1172
Pewno już była o tym mowa, ale zapytam...
Jak debiutant podpisuje umowę, to jaki maksymalnie procent od egzemplarza może "utargować"?
Tak sobie czasem próbuję przeliczyć, czy przez jaki okres czasu można żyć z pieniędzy zainkasowanych z, dajmy na to, nakładu wynoszącego sześć tysięcy egzemplarzy?


Haha, niegrzecznie podliczać Jacka :P - Weber edit.

[ Dodano: Pon 15 Lut, 2010 ]
Nie podliczam, po prostu dowiedziałem się, że taki jest średni nakład :P

[ Dodano: Pon 15 Lut, 2010 ]
* szczerze mówiąc, myślałem, że te nakłady są większe.
Ostatnio zmieniony pn 15 lut 2010, 20:03 przez SkySlayer, łącznie zmieniany 1 raz.

1177
Pozwolę sobie na to pytanie odpowiedzieć :)

Otóż tomy I,II,III,IV i V to zbiór opowiadań o Wędrowyczu.
Nie wiem, jak z szóstym ;)

Joe_Edit:
Wierny pytał o przymusowość czytania Wędrowycza po kolei - może chce zacząć od środka.
Ostatnio zmieniony wt 16 lut 2010, 22:11 przez Mateusz Helerczyk, łącznie zmieniany 1 raz.

1178
Mateusz Helerczyk pisze: Takie pytanie - Umiesz język norweski?
zastanów się czy słówa "umieć" i "język" tworzą związek frazeologiczny. ;)

mów powoli i wyraźnie po szwedzku - to Cię Norweg zrozumie.

1179
Umiesz mówić w języku norweskim?

Teraz dobrze? :)

[ Dodano: Wto 16 Lut, 2010 ]
Wierny pytał o przymusowość czytania Wędrowycza po kolei - może chce zacząć od środka.
To by się chyba domyślił, że skoro to zbiory opowiadań to można przeskakiwać...?

Joe_Edit:
To że coś jest zbiorem nie mówi, że należy to czytać w kolejności.
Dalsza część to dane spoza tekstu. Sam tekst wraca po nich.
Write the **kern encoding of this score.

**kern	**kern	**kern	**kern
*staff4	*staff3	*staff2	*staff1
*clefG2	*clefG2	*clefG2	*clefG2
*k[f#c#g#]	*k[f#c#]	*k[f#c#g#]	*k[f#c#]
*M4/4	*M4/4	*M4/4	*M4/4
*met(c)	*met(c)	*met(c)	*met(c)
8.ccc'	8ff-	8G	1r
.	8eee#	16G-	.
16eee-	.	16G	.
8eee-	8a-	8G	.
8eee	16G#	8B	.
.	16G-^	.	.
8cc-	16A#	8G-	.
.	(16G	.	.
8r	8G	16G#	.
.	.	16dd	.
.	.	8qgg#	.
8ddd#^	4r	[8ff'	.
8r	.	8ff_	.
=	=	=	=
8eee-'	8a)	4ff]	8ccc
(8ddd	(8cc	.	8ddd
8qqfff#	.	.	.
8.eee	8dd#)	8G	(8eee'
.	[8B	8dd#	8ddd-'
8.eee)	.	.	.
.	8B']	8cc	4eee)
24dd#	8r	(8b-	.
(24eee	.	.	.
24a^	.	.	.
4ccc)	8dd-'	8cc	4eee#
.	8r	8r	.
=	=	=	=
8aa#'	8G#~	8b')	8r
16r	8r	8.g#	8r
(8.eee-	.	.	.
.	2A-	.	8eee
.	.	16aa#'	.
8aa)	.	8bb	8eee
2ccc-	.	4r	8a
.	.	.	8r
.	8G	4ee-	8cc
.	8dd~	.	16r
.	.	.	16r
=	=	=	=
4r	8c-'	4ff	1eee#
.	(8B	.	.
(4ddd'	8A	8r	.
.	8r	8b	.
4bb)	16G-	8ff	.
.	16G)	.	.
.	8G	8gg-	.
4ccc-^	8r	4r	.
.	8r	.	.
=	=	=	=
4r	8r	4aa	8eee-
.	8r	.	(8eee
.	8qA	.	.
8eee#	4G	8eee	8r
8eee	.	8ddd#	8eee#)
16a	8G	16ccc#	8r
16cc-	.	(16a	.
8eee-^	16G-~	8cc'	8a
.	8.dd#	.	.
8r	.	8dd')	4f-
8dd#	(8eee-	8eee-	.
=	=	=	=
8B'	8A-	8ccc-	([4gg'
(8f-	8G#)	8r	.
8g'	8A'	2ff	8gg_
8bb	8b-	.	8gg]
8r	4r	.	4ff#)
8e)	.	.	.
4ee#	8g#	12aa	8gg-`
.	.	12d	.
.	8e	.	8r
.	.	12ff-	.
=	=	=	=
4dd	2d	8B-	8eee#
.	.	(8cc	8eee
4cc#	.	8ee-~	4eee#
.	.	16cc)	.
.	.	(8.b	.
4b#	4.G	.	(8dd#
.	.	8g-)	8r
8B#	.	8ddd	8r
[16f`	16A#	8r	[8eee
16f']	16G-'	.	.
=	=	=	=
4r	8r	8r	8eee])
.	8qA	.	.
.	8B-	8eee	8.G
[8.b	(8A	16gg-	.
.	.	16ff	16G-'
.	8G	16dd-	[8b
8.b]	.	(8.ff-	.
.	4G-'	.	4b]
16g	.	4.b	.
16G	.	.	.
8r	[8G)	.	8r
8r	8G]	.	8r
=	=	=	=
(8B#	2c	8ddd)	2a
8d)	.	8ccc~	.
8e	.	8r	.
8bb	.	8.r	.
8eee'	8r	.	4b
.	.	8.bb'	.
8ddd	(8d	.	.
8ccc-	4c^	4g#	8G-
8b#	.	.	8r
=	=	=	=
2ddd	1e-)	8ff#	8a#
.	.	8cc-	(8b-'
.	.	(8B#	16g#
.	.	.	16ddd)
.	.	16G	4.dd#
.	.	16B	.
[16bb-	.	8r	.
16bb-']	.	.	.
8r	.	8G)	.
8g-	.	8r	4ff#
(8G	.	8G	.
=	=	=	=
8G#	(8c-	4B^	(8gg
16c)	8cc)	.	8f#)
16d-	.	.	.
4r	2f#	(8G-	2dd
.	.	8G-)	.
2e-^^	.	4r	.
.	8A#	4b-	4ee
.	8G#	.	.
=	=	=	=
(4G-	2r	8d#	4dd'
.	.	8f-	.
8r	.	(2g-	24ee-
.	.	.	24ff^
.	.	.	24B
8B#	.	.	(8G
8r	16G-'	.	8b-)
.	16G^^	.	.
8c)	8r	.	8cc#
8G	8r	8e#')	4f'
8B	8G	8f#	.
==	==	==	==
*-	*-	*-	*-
Dobra, dość tej polemiki.
Ostatnio zmieniony śr 17 lut 2010, 07:32 przez Mateusz Helerczyk, łącznie zmieniany 1 raz.

1180
Co ma sernik do lotniska? Zbiory tandetnych opowiadań Jacka Piekary o inkwizytorze opowiadają historię w kolejności chronologicznej, kolejne odwołują się do poprzednich - więc lepiej je czytać po kolei.
Panie, zachowaj mnie od zgubnego nawyku mniemania, że muszę coś powiedzieć na każdy temat i przy każdej okazji. Odbierz mi chęć prostowania każdemu jego ścieżek. Szkoda mi nie spożytkować wielkich zasobów mądrości, jakie posiadam, ale użycz mi, Panie, chwalebnego uczucia, że czasem mogę się mylić.

1182
Sir Wolf pisze:Zbiory tandetnych opowiadań Jacka Piekary o inkwizytorze
tu jest problem z tą tandetnością - jak dla mnie są napisane bardzo sprawnie - tylko ideologicznie obrzydliwe...

1183
Sir Wolf pisze:Zbiory tandetnych opowiadań Jacka Piekary o inkwizytorze opowiadają historię w kolejności chronologicznej, kolejne odwołują się do poprzednich - więc lepiej je czytać po kolei.
Tu bym się nie zgodził, i to wcale nie w kwestii tandety (mnie się kilka z tych opowiadań podobało, jeden mój znajomy określił je jako "przypominające marne przygody do Warhammera" - o gustach nie ma co dyskutować) - dość irytującą rzeczą gdy czytało się owe opowiadania po kolei było dla mnie to, że Mordimer co i rusz przypominał kim jest i łopatologicznie wykładał jak działa element jego wyposażenia. Można to czytać nie po kolei - na upartego.
Don't you hate people who... well, don't you just hate people?

1184
Niby można, ale problemy pojawią się wraz z powracającymi postaciami.
Andrzej Pilipiuk pisze:tu jest problem z tą tandetnością - jak dla mnie są napisane bardzo sprawnie - tylko ideologicznie obrzydliwe...
W moim odczuciu są językowo tandetne. Mordimer-narrator mówi tak, jakby był debilem mówiącym do innych debili. Zgoda, jest tam kilka niezłych tekstów, sam pomysł jest wcale oryginalny, ale czytać tego za bardzo się nie da.
Panie, zachowaj mnie od zgubnego nawyku mniemania, że muszę coś powiedzieć na każdy temat i przy każdej okazji. Odbierz mi chęć prostowania każdemu jego ścieżek. Szkoda mi nie spożytkować wielkich zasobów mądrości, jakie posiadam, ale użycz mi, Panie, chwalebnego uczucia, że czasem mogę się mylić.

1186
Rok oszczędnego życia na wsi, z 3 miesiące w Warszawie.
Rok samotnego człowieka, który wydaje pieniądze tylko na rachunki i jedzenie. To jest stary mniej niż płaca minimalna brutto, a mniej więcej tyle ile netto.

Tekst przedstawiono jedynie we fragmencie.